Andrews, a Danbury resident, appeared before the selectmen Nov. 13. She sought a vendor’s permit to work in Ridgefield and wanted approval to set up regularly at 137 Ethan Allen Highway, a “corporate lot” a little south of the intersection of routes 7 and 35.
“I thought that would be a nice,” she said of the spot. “I like that area, that’s a great area. People will be able to see me.”
Marconi said the town’s policy allows food trucks to work at parties or events, but not to set up as roadside vendors.
“I thought if you had a private lot, and the owner gave me permission,” she said,
She didn’t plan to park there all day.
“I was just asking to do lunch,” she said, “a couple of hours…”
“Fifteen minutes,” said Marconi, citing the amount of time the town’s ordinance allows a mobile food vendor to operate from a given location.

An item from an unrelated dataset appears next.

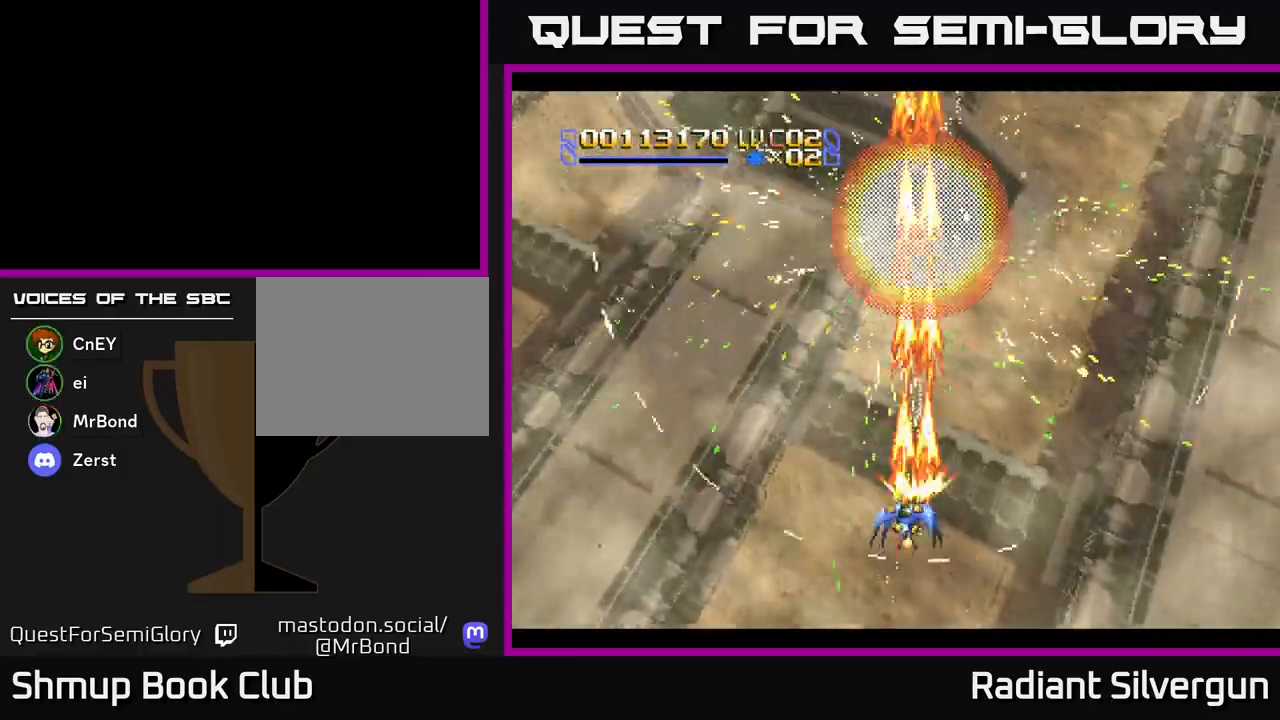
{"buttons": ["A", "DPAD_RIGHT"], "left_stick": "center", "events": [[117, "DPAD_LEFT", "up"], [433, "DPAD_RIGHT", "down"]]}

The selectmen asked about her food.
“I make Asian and Mexican food. Everything I make is different. It’s unique,” Andrews said. “… It’s not your typical food truck food.”
Andrews had passed a background check by the Ridgefield Police Department, and her truck had earned a 100 rating on an inspection by the Ridgefield Health Department.
The town’s policy of not allowing mobile food vendors to set up for more than 15 minutes in a given spot dates back to a November 2016 town meeting, which amended a decades-old town ordinance. The goal then was partly to protect the interests of tax-paying “brick and mortar” restaurants and commercial properties.
There are currently three exceptions allowed. The Chez Lenard hot dog cart on Main Street and Zwack Shack lunch wagon on Route 7 had already established their locations when the restrictions on mobile food vendors were adopted, so the ordinance grandfathered those operations in as permitted exceptions.
And, earlier this fall, the Nod Hill Brewery and its supporters petitioned for a town meeting that amended the town ordinance to allow food trucks to operate at breweries and wineries as accessory uses in coordination with the main use — the brewery or winery.